Reproduce every entry below word for word, omitting the pictures.

[Stored dataset entries]
──────────
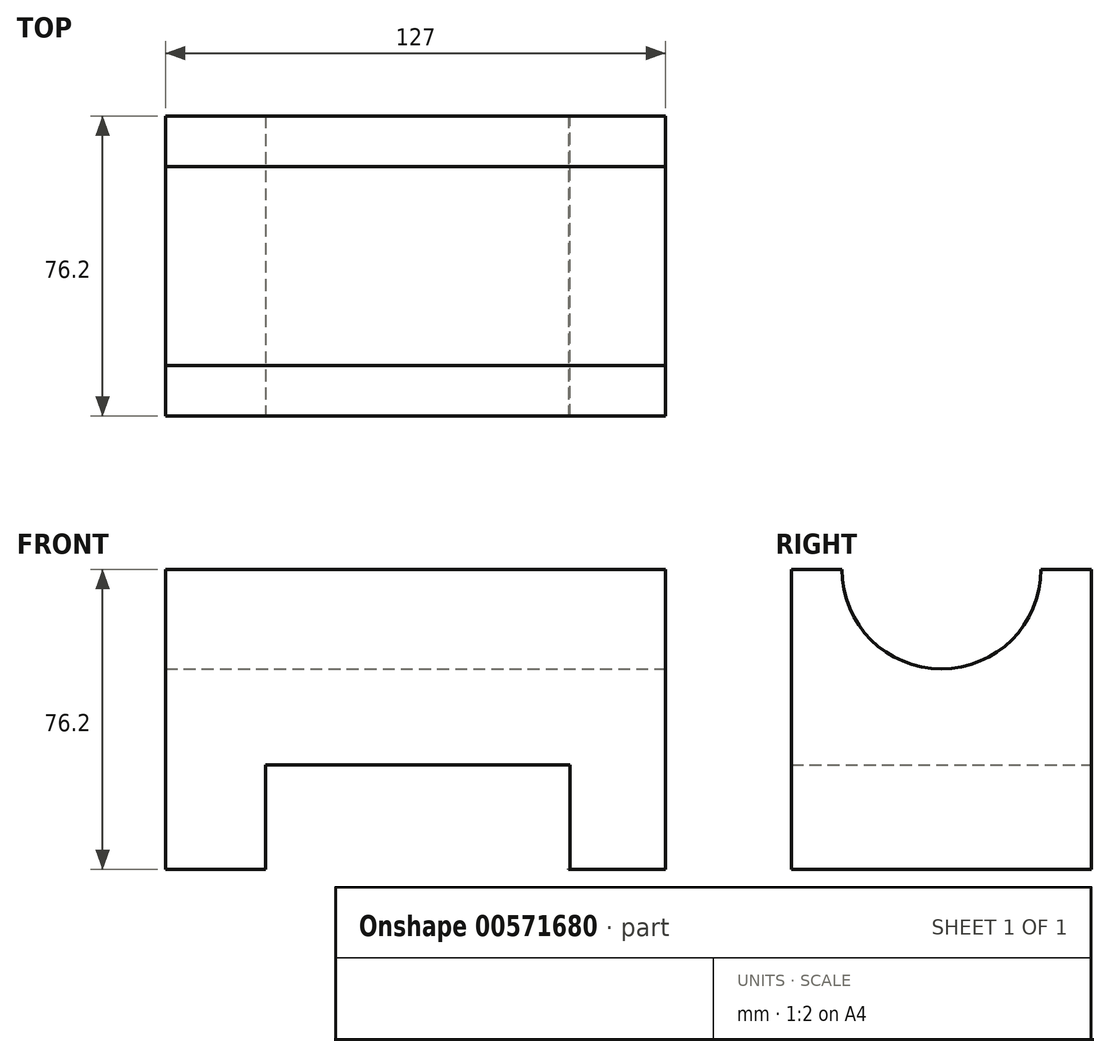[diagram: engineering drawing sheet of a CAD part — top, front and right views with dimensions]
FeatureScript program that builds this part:
annotation { "Feature Type Name" : "Feature", "Feature Type Description" : "" }
export const myFeature = defineFeature(function(context is Context, id is Id, definition is map)
    precondition{}
    {
        {
            var Q0;
            Q0=qCreatedBy(makeId("Front.planeOp"),FACE);
            var sketch = newSketch(context, id + "F0", { "sketchPlane" : qUnion([Q0])});
            skLineSegment(sketch, "E0", {"start": v(-57.68, -10.23) * mm, "end": v(69.32, -10.23) * mm});
            skLineSegment(sketch, "E1", {"start": v(-57.68, -10.23) * mm, "end": v(-57.68, 65.97) * mm});
            skLineSegment(sketch, "E2", {"start": v(69.32, -10.23) * mm, "end": v(69.32, 65.97) * mm});
            skLineSegment(sketch, "E3", {"start": v(-57.68, 65.97) * mm, "end": v(69.32, 65.97) * mm});
            skSolve(sketch);
        }
        {
            var Q0;
            Q0=qCreatedBy(makeId("Top.planeOp"),FACE);
            var sketch = newSketch(context, id + "F1", { "sketchPlane" : qUnion([Q0])});
            skSolve(sketch);
        }
        {
            var Q0;
            Q0 = qSketchRegion(id + "F1", true);
            var Q1;
            Q1=makeQuery(id+"F0.imprint","IMPRINT",FACE,{"disambiguationData":[TD([[makeQuery(id+"F0.imprint","IMPRINT",EDGE,{"derivedFrom":sQuery(id+"F0.wireOp",EDGE,"E0")}),1.0]])]});
            extrude(context, id + "F2", {"entities" : qUnion([Q0, Q1]), "depth" : 76.2 * mm, "offsetDistance" : 25.4 * mm});
        }
        {
            var Q0;
            Q0=qCreatedBy(makeId("Front.planeOp"),FACE);
            var sketch = newSketch(context, id + "F3", { "sketchPlane" : qUnion([Q0])});
            skLineSegment(sketch, "E4.bottom", {"start": v(-32.34, -10.05) * mm, "end": v(45.01, -10.05) * mm});
            skLineSegment(sketch, "E4.top", {"start": v(-32.34, 16.37) * mm, "end": v(45.01, 16.37) * mm});
            skLineSegment(sketch, "E4.left", {"start": v(-32.34, -10.05) * mm, "end": v(-32.34, 16.37) * mm});
            skLineSegment(sketch, "E4.right", {"start": v(45.01, -10.05) * mm, "end": v(45.01, 16.37) * mm});
            skPoint(sketch, "E5.end.orphan", {"position": v(45.01, -10.05) * mm});
            skPoint(sketch, "E5.start.orphan", {"position": v(70.41, -10.05) * mm});
            skSolve(sketch);
        }
        {
            var Q0;
            Q0 = qSketchRegion(id + "F3", true);
            extrude(context, id + "F4", {"entities" : qUnion([Q0]), "operationType" : NewBodyOperationType.REMOVE, "depth" : 88.14 * mm, "offsetDistance" : 25.4 * mm});
        }
        {
            var Q0;
            Q0=makeQuery(id+"F2.opExtrude","CAP_FACE",FACE,{"disambiguationData":[OSD([sQuery(id+"F0.wireOp",EDGE,"E0"),sQuery(id+"F0.wireOp",EDGE,"E1"),sQuery(id+"F0.wireOp",EDGE,"E2"),sQuery(id+"F0.wireOp",EDGE,"E3")])],"isStart":false});
            var sketch = newSketch(context, id + "F5", { "sketchPlane" : qUnion([Q0])});
            skLineSegment(sketch, "E6.bottom", {"start": v(-32.34, -10.05) * mm, "end": v(44.64, -10.05) * mm});
            skLineSegment(sketch, "E6.top", {"start": v(-32.34, -17.4) * mm, "end": v(44.64, -17.4) * mm});
            skLineSegment(sketch, "E6.left", {"start": v(-32.34, -10.05) * mm, "end": v(-32.34, -17.4) * mm});
            skLineSegment(sketch, "E6.right", {"start": v(44.64, -10.05) * mm, "end": v(44.64, -17.4) * mm});
            skSolve(sketch);
        }
        {
            var Q0;
            Q0 = qSketchRegion(id + "F5", true);
            extrude(context, id + "F6", {"entities" : qUnion([Q0]), "operationType" : NewBodyOperationType.REMOVE, "oppositeDirection" : true, "depth" : 93.98 * mm, "offsetDistance" : 25.4 * mm});
        }
        {
            var Q0;
            Q0=makeQuery(id+"F2.opExtrude","SWEPT_FACE",FACE,{"disambiguationData":[OSD([sQuery(id+"F0.wireOp",EDGE,"E2")])]});
            var sketch = newSketch(context, id + "F7", { "sketchPlane" : qUnion([Q0])});
            skLineSegment(sketch, "E7", {"start": v(-76.2, 65.97) * mm, "end": v(-63.5, 65.97) * mm});
            skLineSegment(sketch, "E8", {"start": v(0, 65.97) * mm, "end": v(-12.7, 65.97) * mm});
            skCircle(sketch, "E9", {"center": v(-38.1, 65.97) * mm, "radius": 25.28 * mm});
            skSolve(sketch);
        }
        {
            var Q0;
            Q0 = qSketchRegion(id + "F7", true);
            extrude(context, id + "F8", {"entities" : qUnion([Q0]), "operationType" : NewBodyOperationType.REMOVE, "oppositeDirection" : true, "depth" : 142.5 * mm, "offsetDistance" : 25.4 * mm});
        }
    });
──────────
## PROBLEM SOLUTION
[diagram: engineering drawing sheet of a CAD part — top, front and right views with dimensions]
FeatureScript program that builds this part:
annotation { "Feature Type Name" : "Feature", "Feature Type Description" : "" }
export const myFeature = defineFeature(function(context is Context, id is Id, definition is map)
    precondition{}
    {
        {
            var Q0;
            Q0=qCreatedBy(makeId("Front.planeOp"),FACE);
            var sketch = newSketch(context, id + "F0", { "sketchPlane" : qUnion([Q0])});
            skLineSegment(sketch, "E0", {"start": v(-57.68, -10.23) * mm, "end": v(69.32, -10.23) * mm});
            skLineSegment(sketch, "E1", {"start": v(-57.68, -10.23) * mm, "end": v(-57.68, 65.97) * mm});
            skLineSegment(sketch, "E2", {"start": v(69.32, -10.23) * mm, "end": v(69.32, 65.97) * mm});
            skLineSegment(sketch, "E3", {"start": v(-57.68, 65.97) * mm, "end": v(69.32, 65.97) * mm});
            skSolve(sketch);
        }
        {
            var Q0;
            Q0=qCreatedBy(makeId("Top.planeOp"),FACE);
            var sketch = newSketch(context, id + "F1", { "sketchPlane" : qUnion([Q0])});
            skSolve(sketch);
        }
        {
            var Q0;
            Q0 = qSketchRegion(id + "F1", true);
            var Q1;
            Q1=makeQuery(id+"F0.imprint","IMPRINT",FACE,{"disambiguationData":[TD([[makeQuery(id+"F0.imprint","IMPRINT",EDGE,{"derivedFrom":sQuery(id+"F0.wireOp",EDGE,"E0")}),1.0]])]});
            extrude(context, id + "F2", {"entities" : qUnion([Q0, Q1]), "depth" : 76.2 * mm, "offsetDistance" : 25.4 * mm});
        }
        {
            var Q0;
            Q0=qCreatedBy(makeId("Front.planeOp"),FACE);
            var sketch = newSketch(context, id + "F3", { "sketchPlane" : qUnion([Q0])});
            skLineSegment(sketch, "E4.bottom", {"start": v(-32.34, -10.05) * mm, "end": v(45.01, -10.05) * mm});
            skLineSegment(sketch, "E4.top", {"start": v(-32.34, 16.37) * mm, "end": v(45.01, 16.37) * mm});
            skLineSegment(sketch, "E4.left", {"start": v(-32.34, -10.05) * mm, "end": v(-32.34, 16.37) * mm});
            skLineSegment(sketch, "E4.right", {"start": v(45.01, -10.05) * mm, "end": v(45.01, 16.37) * mm});
            skPoint(sketch, "E5.end.orphan", {"position": v(45.01, -10.05) * mm});
            skPoint(sketch, "E5.start.orphan", {"position": v(70.41, -10.05) * mm});
            skSolve(sketch);
        }
        {
            var Q0;
            Q0 = qSketchRegion(id + "F3", true);
            extrude(context, id + "F4", {"entities" : qUnion([Q0]), "operationType" : NewBodyOperationType.REMOVE, "depth" : 88.14 * mm, "offsetDistance" : 25.4 * mm});
        }
        {
            var Q0;
            Q0=makeQuery(id+"F2.opExtrude","CAP_FACE",FACE,{"disambiguationData":[OSD([sQuery(id+"F0.wireOp",EDGE,"E0"),sQuery(id+"F0.wireOp",EDGE,"E1"),sQuery(id+"F0.wireOp",EDGE,"E2"),sQuery(id+"F0.wireOp",EDGE,"E3")])],"isStart":false});
            var sketch = newSketch(context, id + "F5", { "sketchPlane" : qUnion([Q0])});
            skLineSegment(sketch, "E6.bottom", {"start": v(-32.34, -10.05) * mm, "end": v(44.64, -10.05) * mm});
            skLineSegment(sketch, "E6.top", {"start": v(-32.34, -17.4) * mm, "end": v(44.64, -17.4) * mm});
            skLineSegment(sketch, "E6.left", {"start": v(-32.34, -10.05) * mm, "end": v(-32.34, -17.4) * mm});
            skLineSegment(sketch, "E6.right", {"start": v(44.64, -10.05) * mm, "end": v(44.64, -17.4) * mm});
            skSolve(sketch);
        }
        {
            var Q0;
            Q0 = qSketchRegion(id + "F5", true);
            extrude(context, id + "F6", {"entities" : qUnion([Q0]), "operationType" : NewBodyOperationType.REMOVE, "oppositeDirection" : true, "depth" : 93.98 * mm, "offsetDistance" : 25.4 * mm});
        }
        {
            var Q0;
            Q0=makeQuery(id+"F2.opExtrude","SWEPT_FACE",FACE,{"disambiguationData":[OSD([sQuery(id+"F0.wireOp",EDGE,"E2")])]});
            var sketch = newSketch(context, id + "F7", { "sketchPlane" : qUnion([Q0])});
            skLineSegment(sketch, "E7", {"start": v(-76.2, 65.97) * mm, "end": v(-63.5, 65.97) * mm});
            skLineSegment(sketch, "E8", {"start": v(0, 65.97) * mm, "end": v(-12.7, 65.97) * mm});
            skCircle(sketch, "E9", {"center": v(-38.1, 65.97) * mm, "radius": 25.28 * mm});
            skSolve(sketch);
        }
        {
            var Q0;
            Q0 = qSketchRegion(id + "F7", true);
            extrude(context, id + "F8", {"entities" : qUnion([Q0]), "operationType" : NewBodyOperationType.REMOVE, "oppositeDirection" : true, "depth" : 142.5 * mm, "offsetDistance" : 25.4 * mm});
        }
    });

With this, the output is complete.